Records supplied:
--------------------------------

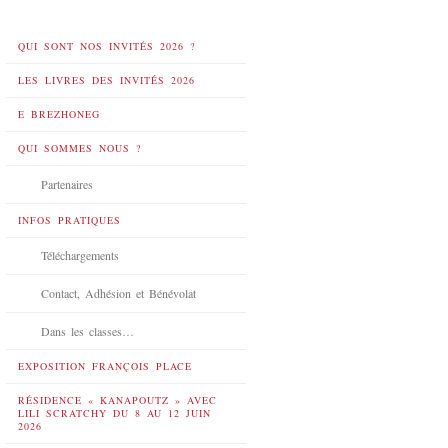
QUI SONT NOS INVITÉS 2026 ?
LES LIVRES DES INVITÉS 2026
E BREZHONEG
QUI SOMMES NOUS ?
Partenaires
INFOS PRATIQUES
Téléchargements
Contact, Adhésion et Bénévolat
Dans les classes…
EXPOSITION FRANÇOIS PLACE
RÉSIDENCE « KANAPOUTZ » AVEC
LILI SCRATCHY DU 8 AU 12 JUIN
2026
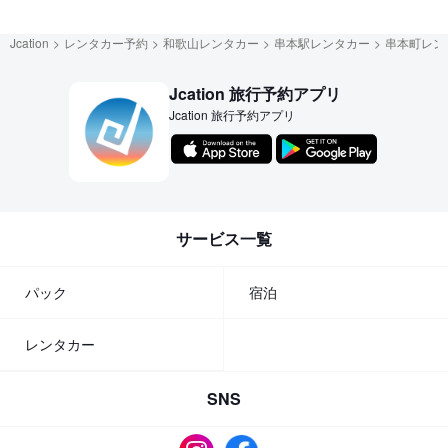
Jcation
レンタカー予約
和歌山レンタカー
串本駅レンタカー
串本町レン
Jcation 旅行予約アプリ
Jcation 旅行予約アプリ
サービス一覧
パック
宿泊
レンタカー
SNS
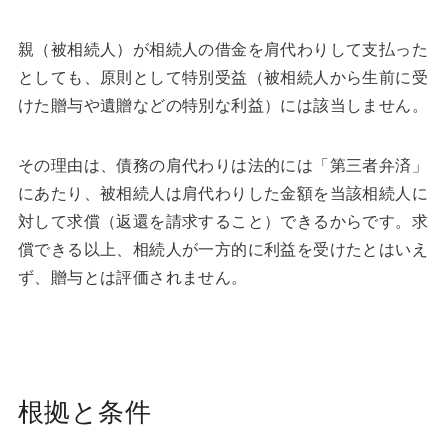
親（被相続人）が相続人の借金を肩代わりして支払った
としても、原則として特別受益（被相続人から生前に受
けた贈与や遺贈などの特別な利益）には該当しません。
その理由は、債務の肩代わりは法的には「第三者弁済」
にあたり、被相続人は肩代わりした金額を当該相続人に
対して求償（返還を請求すること）できるからです。求
償できる以上、相続人が一方的に利益を受けたとはいえ
ず、贈与とは評価されません。
根拠と条件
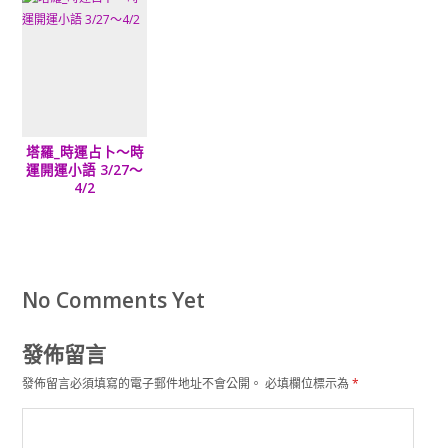
塔羅_時運占卜～時
運開運小語 3/27～
4/2
No Comments Yet
發佈留言
發佈留言必須填寫的電子郵件地址不會公開。
必填欄位標示為
*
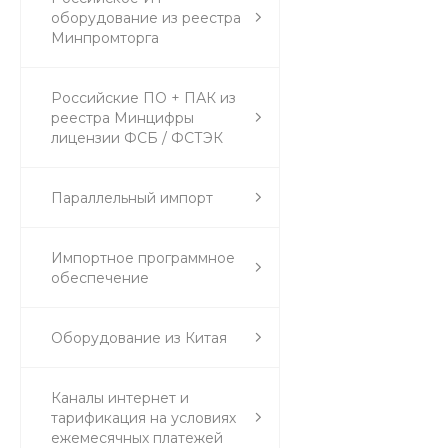
оборудование из реестра
Минпромторга
Российские ПО + ПАК из
реестра Минцифры
лицензии ФСБ / ФСТЭК
Параллельный импорт
Импортное программное
обеспечение
Оборудование из Китая
Каналы интернет и
тарификация на условиях
ежемесячных платежей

--------------------------------

What the task asks: Can you lay out every line of text from all the rows above as a JSON list of strings, one string per line, with blank lines and the pictures left out?

Task answer:
[
  "QUI SONT NOS INVITÉS 2026 ?",
  "LES LIVRES DES INVITÉS 2026",
  "E BREZHONEG",
  "QUI SOMMES NOUS ?",
  "Partenaires",
  "INFOS PRATIQUES",
  "Téléchargements",
  "Contact, Adhésion et Bénévolat",
  "Dans les classes…",
  "EXPOSITION FRANÇOIS PLACE",
  "RÉSIDENCE « KANAPOUTZ » AVEC",
  "LILI SCRATCHY DU 8 AU 12 JUIN",
  "2026",
  "Jcation",
  "レンタカー予約",
  "和歌山レンタカー",
  "串本駅レンタカー",
  "串本町レン",
  "Jcation 旅行予約アプリ",
  "Jcation 旅行予約アプリ",
  "サービス一覧",
  "パック",
  "宿泊",
  "レンタカー",
  "SNS",
  "親（被相続人）が相続人の借金を肩代わりして支払った",
  "としても、原則として特別受益（被相続人から生前に受",
  "けた贈与や遺贈などの特別な利益）には該当しません。",
  "その理由は、債務の肩代わりは法的には「第三者弁済」",
  "にあたり、被相続人は肩代わりした金額を当該相続人に",
  "対して求償（返還を請求すること）できるからです。求",
  "償できる以上、相続人が一方的に利益を受けたとはいえ",
  "ず、贈与とは評価されません。",
  "根拠と条件",
  "塔羅_時運占卜～時",
  "運開運小語 3/27～",
  "4/2",
  "No Comments Yet",
  "發佈留言",
  "發佈留言必須填寫的電子郵件地址不會公開。",
  "必填欄位標示為",
  "*",
  "оборудование из реестра",
  "Минпромторга",
  "Российские ПО + ПАК из",
  "реестра Минцифры",
  "лицензии ФСБ / ФСТЭК",
  "Параллельный импорт",
  "Импортное программное",
  "обеспечение",
  "Оборудование из Китая",
  "Каналы интернет и",
  "тарификация на условиях",
  "ежемесячных платежей"
]